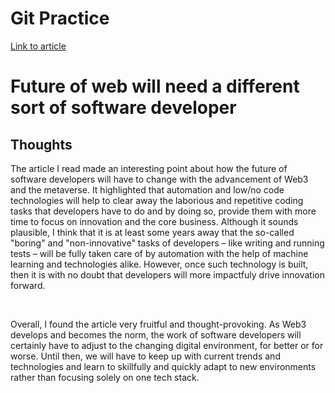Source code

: # Git Practice
[Link to article](https://www.zdnet.com/article/the-future-of-the-web-will-need-a-different-sort-of-software-developer/)

# Future of web will need a different sort of software developer
## Thoughts
The article I read made an interesting point about how the future of software developers will have to change with the advancement of Web3 and the metaverse. It highlighted that automation and low/no code technologies will help to clear away the laborious and repetitive coding tasks that developers have to do and by doing so, provide them with more time to focus on innovation and the core business. Although it sounds plausible, I think that it is at least some years away that the so-called "boring" and "non-innovative" tasks of developers – like writing and running tests – will be fully taken care of by automation with the help of machine learning and technologies alike. However, once such technology is built, then it is with no doubt that developers will more impactfuly drive innovation forward. 

<br/>

Overall, I found the article very fruitful and thought-provoking. As Web3 develops and becomes the norm, the work of software developers will certainly have to adjust to the changing digital environment, for better or for worse. Until then, we will have to keep up with current trends and technologies and learn to skillfully and quickly adapt to new environments rather than focusing solely on one tech stack. 


    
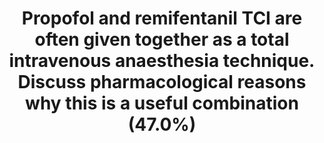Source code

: ---
title: "Propofol and remifentanil TCI are often given together as a total intravenous anaesthesia technique. Discuss pharmacological reasons why this is a useful combination (47.0%)"
entityType: SAQ
exam: PEX
college: ANZCA
year: 2017
sitting: A
question: 3
passRate: 47
EC_expectedDomains:
- "This question concerns core pharmacological concepts and techniques of practical importance in the provision of modern anaesthesia."
- "A good answer split the topic into four sections: pharmaceutics, pharmacokinetics, pharmacodynamics and, lastly, clinical applications of remifentanil and propofol TCI."
- "The question asked about the utility of the two drugs combined and this should be considered in an answer."
- "With regard to pharmaceutics, the only point of note is that remifentanil and propofol are compatible and do not precipitate."
- "Pharmacokinetics can be split into two parts; the general kinetics of the drugs (with an emphasis on synergism and onset and offset profile) and the advantages that a target controlled infusion might provide."
- "When discussing pharmacodynamics, some idea of clinically appropriate plasma and effect site concentrations and how remifentanil reduced that of propofol was valuable."
EC_extraCredit:
- "Good answers acknowledged important side effects of each drug and discussed how the combination of these two drugs might minimise these."
- "Putting the pharmacological reasons into a clinical context such as airway surgery, avoiding a muscle relaxant, or malignant hyperthermia attracted additional marks."
EC_errorsCommon:
- "Lists of pharmacokinetic values for half life, Keo, volume of distribution, pKa, ionised fractions etc without explaining their relevance did not attract marks."
---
|---|
▶ _WHAT TO DO_
With the pictures excluded, restate the material exactly as it stands.

▶ _ANSWER BOX_
Source code

: # Git Practice
[Link to article](https://www.zdnet.com/article/the-future-of-the-web-will-need-a-different-sort-of-software-developer/)

# Future of web will need a different sort of software developer
## Thoughts
The article I read made an interesting point about how the future of software developers will have to change with the advancement of Web3 and the metaverse. It highlighted that automation and low/no code technologies will help to clear away the laborious and repetitive coding tasks that developers have to do and by doing so, provide them with more time to focus on innovation and the core business. Although it sounds plausible, I think that it is at least some years away that the so-called "boring" and "non-innovative" tasks of developers – like writing and running tests – will be fully taken care of by automation with the help of machine learning and technologies alike. However, once such technology is built, then it is with no doubt that developers will more impactfuly drive innovation forward. 

<br/>

Overall, I found the article very fruitful and thought-provoking. As Web3 develops and becomes the norm, the work of software developers will certainly have to adjust to the changing digital environment, for better or for worse. Until then, we will have to keep up with current trends and technologies and learn to skillfully and quickly adapt to new environments rather than focusing solely on one tech stack. 


    
Source code

: ---
title: "Propofol and remifentanil TCI are often given together as a total intravenous anaesthesia technique. Discuss pharmacological reasons why this is a useful combination (47.0%)"
entityType: SAQ
exam: PEX
college: ANZCA
year: 2017
sitting: A
question: 3
passRate: 47
EC_expectedDomains:
- "This question concerns core pharmacological concepts and techniques of practical importance in the provision of modern anaesthesia."
- "A good answer split the topic into four sections: pharmaceutics, pharmacokinetics, pharmacodynamics and, lastly, clinical applications of remifentanil and propofol TCI."
- "The question asked about the utility of the two drugs combined and this should be considered in an answer."
- "With regard to pharmaceutics, the only point of note is that remifentanil and propofol are compatible and do not precipitate."
- "Pharmacokinetics can be split into two parts; the general kinetics of the drugs (with an emphasis on synergism and onset and offset profile) and the advantages that a target controlled infusion might provide."
- "When discussing pharmacodynamics, some idea of clinically appropriate plasma and effect site concentrations and how remifentanil reduced that of propofol was valuable."
EC_extraCredit:
- "Good answers acknowledged important side effects of each drug and discussed how the combination of these two drugs might minimise these."
- "Putting the pharmacological reasons into a clinical context such as airway surgery, avoiding a muscle relaxant, or malignant hyperthermia attracted additional marks."
EC_errorsCommon:
- "Lists of pharmacokinetic values for half life, Keo, volume of distribution, pKa, ionised fractions etc without explaining their relevance did not attract marks."
---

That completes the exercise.